Only by adoptitng Olcott's error of makeing an input that isn't actually a program, and claiming that doing so is correct, does the pathology in the form adderess by Flibble appear. SInce the original theory already calls the Olcott input a category error because it isn't an actual program, but a template that can't ever actually be run (as it has missing code) but only be simulated/decider by a decider with a specific name (an attribute that isn't supposed to have import in the theory).
Thus, the Flibble theory is based on the assumption of allowing a category error to define something to be a category error.
Yes, the Olcott DDD is a category error, not because it calls the decider HHH, but because it assumes it can call it as an external, a concept that doesn't exist in the theory. When the input is made into a full program, it still foils the input, when it is the machine that it was built on, but

 6. Downplaying the Role of SHDs
-------------------------------
Damon concedes:

"Yes, partial deciders have some uses..."

 But Flibble’s point is stronger:
- SHDs are useful not as general solvers, but as **structural recognizers
of malformed input**.
- Their “failure” (e.g., crashing on pathological input) is
**informative**, not defective.
 Damon reduces SHDs to weak approximators, missing Flibble’s proposed
semantic role.

No, I do not. I point out that they have *SOME* uses.
They do not fulfill the original desire for a Halt Decider, which was to make all logic computable with mathematics, allowing any problem to be answered. Partial decider just don't meet this requirement.

 7. Failing to Address Reframing
-------------------------------
Damon says:

"The halting problem isn't malformed..."

 In Turing’s model, it isn’t. But Flibble isn’t working in Turing’s model—
he is reframing the domain entirely to exclude semantically ill-formed
constructs. Damon critiques within one framework while Flibble builds
another.

You say you are not working in Turing's model, but you haven't actually created any other model, so either you are talking about something totally undefined, or you are just lying.

 Conclusion:
-----------
Richard Damon's responses fail not because of flawed logic, but due to a
**category error of interpretation**: he assumes Flibble is arguing within
the classical Turing framework when Flibble is explicitly rejecting it in
favor of a type- and semantics-based system.

No, Flibble's logic is the one that failed on numerous category errors.

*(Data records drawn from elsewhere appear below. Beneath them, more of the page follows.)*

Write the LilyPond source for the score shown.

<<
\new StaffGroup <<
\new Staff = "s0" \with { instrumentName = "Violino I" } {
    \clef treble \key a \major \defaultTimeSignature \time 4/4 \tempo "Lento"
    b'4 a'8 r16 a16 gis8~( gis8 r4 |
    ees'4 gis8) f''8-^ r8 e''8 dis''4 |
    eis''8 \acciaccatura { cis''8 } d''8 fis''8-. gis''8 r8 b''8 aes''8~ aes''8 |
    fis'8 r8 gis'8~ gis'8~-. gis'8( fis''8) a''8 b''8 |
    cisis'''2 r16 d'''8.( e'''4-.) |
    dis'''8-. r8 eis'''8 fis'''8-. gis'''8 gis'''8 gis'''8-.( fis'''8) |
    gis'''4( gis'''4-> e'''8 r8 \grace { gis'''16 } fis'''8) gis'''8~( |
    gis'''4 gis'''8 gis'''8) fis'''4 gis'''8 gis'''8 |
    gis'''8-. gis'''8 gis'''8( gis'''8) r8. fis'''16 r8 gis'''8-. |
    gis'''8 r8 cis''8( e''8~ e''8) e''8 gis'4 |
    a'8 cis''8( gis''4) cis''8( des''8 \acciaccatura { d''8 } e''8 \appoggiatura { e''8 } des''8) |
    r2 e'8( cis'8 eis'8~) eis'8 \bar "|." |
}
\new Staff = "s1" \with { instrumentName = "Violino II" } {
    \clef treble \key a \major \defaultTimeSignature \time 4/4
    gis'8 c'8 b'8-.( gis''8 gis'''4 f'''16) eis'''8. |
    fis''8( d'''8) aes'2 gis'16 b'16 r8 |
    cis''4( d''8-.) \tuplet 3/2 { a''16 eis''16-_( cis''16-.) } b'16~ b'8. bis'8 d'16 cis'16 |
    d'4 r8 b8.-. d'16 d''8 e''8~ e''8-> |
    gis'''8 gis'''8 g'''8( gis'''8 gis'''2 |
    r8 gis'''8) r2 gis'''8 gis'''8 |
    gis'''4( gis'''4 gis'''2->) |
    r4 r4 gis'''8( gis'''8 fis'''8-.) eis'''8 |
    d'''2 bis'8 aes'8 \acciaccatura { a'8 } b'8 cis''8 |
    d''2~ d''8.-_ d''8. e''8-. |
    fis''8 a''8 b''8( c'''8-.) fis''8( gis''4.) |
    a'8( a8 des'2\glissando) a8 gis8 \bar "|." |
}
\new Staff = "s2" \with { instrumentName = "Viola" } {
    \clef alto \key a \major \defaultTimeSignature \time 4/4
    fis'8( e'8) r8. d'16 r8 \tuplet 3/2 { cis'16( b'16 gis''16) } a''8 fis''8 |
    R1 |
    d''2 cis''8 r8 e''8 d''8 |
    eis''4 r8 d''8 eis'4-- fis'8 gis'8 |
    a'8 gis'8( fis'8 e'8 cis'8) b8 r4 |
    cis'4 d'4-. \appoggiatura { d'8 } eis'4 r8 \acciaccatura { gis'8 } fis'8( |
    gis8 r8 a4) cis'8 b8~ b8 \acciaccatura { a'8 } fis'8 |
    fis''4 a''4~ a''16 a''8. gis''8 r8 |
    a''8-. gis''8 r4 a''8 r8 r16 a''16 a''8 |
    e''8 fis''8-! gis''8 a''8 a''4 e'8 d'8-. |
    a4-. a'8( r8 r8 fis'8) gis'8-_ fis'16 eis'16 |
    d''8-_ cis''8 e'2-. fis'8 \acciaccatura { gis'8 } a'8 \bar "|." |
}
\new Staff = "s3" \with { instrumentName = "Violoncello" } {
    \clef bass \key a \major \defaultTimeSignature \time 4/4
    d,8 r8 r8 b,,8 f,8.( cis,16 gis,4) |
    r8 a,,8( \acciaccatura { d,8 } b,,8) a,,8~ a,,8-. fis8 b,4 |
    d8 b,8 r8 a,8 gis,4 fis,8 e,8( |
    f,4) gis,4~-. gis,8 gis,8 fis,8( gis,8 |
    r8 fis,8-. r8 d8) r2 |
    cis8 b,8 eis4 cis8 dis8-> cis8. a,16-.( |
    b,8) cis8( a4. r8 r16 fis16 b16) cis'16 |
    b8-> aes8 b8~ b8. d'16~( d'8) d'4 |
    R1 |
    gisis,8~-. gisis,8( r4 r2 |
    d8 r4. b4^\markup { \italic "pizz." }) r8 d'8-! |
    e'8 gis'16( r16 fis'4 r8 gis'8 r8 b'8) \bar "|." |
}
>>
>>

 Damon's responses miss the mark because they measure Flibble’s ideas by
the wrong metric. The disagreement isn’t about whether the Halting Problem
is undecidable—it’s about *how the problem should be framed* in the first
place.

SInce Flibble hasn't created an alternate metric there is nothing else to measure it by.
*IF* Flibble would phrase his ideas as a preliminary exploration to an alternate system, an thus not be making claims about the classic system, he might get a better reception.
For instance, Flibble claims to only need to define the extra case for "pathological input", but has failed to deal with the questions about defining what this means. Since the only defined theory of compuation in view, defines Programs as (at least logically) copy the code of one machine into the other as the method of composition, the "pathology" of the Olcott system doesn't actually occur. (This has been pointed out to Peter Olcott, and he has just ignored this).
SIhce that copying can have semanticless modifcations performed (like adding no-ops) "comparing" the programs isn't actually a viable measure of pathology.
It is in fact, a know prpoerty that it is uncomputable to in general determine if two algorithms compute the same results for all inputs, but we CAN generate a "clone" of a machine that would need that uncomputable comparison to determine that it is one.